While some consider old people to be a precious commodity because of all their gathered experience, some can’t wait to get rid of them, either by putting them in homes or by simply abandoning them. And that is a sad reality, since most elderly citizens are oases of information and knowledge; not that they’re always willing to share.
Of course, that is mostly a generalization, as elderly citizens are just that – citizens that happen to be old – so they’re of course as individualized as everyone else. But I had to start on that note, as what’s going to happen over the next few decades can either go very well or very poorly.
I’m referring to the fact that a new study from the U.S. Census Report found that the world’s elderly population will double by 2050. The study refers to senior citizens aged 65 and older, which will reach some 1.6 billion, or 17 percent of the world’s population within the next four decades.
As opposed to those numbers, today’s elderly make up some 8.5 percent of the population, or some 617 million people. In the United States alone, the number of senior citizens will nearly double, going from 48 million to around 88 million. And there are multiple reasons for this worldwide elderly boom.
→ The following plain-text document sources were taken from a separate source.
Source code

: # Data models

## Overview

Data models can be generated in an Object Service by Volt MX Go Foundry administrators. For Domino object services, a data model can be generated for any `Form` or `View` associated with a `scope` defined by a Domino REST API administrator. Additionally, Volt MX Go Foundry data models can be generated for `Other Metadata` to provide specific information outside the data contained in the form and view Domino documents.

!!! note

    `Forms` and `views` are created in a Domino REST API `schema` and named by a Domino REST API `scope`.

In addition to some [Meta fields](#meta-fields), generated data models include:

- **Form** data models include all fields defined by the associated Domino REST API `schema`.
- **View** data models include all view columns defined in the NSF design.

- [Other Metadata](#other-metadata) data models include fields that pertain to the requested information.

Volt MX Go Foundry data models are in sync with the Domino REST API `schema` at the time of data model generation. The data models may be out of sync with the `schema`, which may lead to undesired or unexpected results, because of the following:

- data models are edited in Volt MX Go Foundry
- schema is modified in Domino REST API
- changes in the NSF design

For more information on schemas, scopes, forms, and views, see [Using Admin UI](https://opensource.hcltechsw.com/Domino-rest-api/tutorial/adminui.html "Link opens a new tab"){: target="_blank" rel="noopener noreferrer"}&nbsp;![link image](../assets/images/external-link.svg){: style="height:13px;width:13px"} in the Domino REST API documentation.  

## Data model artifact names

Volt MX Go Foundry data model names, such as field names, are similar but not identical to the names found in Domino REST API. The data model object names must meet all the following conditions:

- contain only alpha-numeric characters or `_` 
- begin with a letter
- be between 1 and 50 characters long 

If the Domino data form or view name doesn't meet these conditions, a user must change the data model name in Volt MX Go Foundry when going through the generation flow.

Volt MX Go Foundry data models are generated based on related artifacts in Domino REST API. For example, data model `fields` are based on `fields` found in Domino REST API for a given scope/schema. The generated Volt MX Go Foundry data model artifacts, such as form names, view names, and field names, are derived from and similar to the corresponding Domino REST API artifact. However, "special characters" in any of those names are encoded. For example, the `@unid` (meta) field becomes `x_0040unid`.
First and foremost, life expectancy has been on a steady climb over the past decades. The worldwide life expectancy is expected to climb from 68.6 to 76.2 years. This means that the percentage of elders aged 80 and older, part of the “oldest old” age group, will more than double, climbing from 126.5 million to 446.6 million. The majority of these are found in Latin America and Asia.
But things aren’t necessarily as hopeful as they might seem. According to Richard J. Hodes, the director of the National Aging Institute and the man who commissioned the study,
People are living longer, but that does not necessarily mean that they are living healthier. The increase in our aging population presents many opportunities and also several public health challenges that we need to prepare for. NIA has partnered with Census to provide the best possible data so that we can better understand the course and implications of population aging.
As for the health conditions most likely to affect this predicted elderly growth, non-infectious diseases are the number one threat. But this is mostly true for high-income countries, like the U.S. Meanwhile, for poorer countries, the biggest threat is that posed by infectious diseases.
Negative and heath-detrimental lifestyle factors strangely seem to have been increasing in the ranks of the senior citizens, with alcohol use, smoking, and lack of an adequate diet and exercise contributing to the global burden of disease.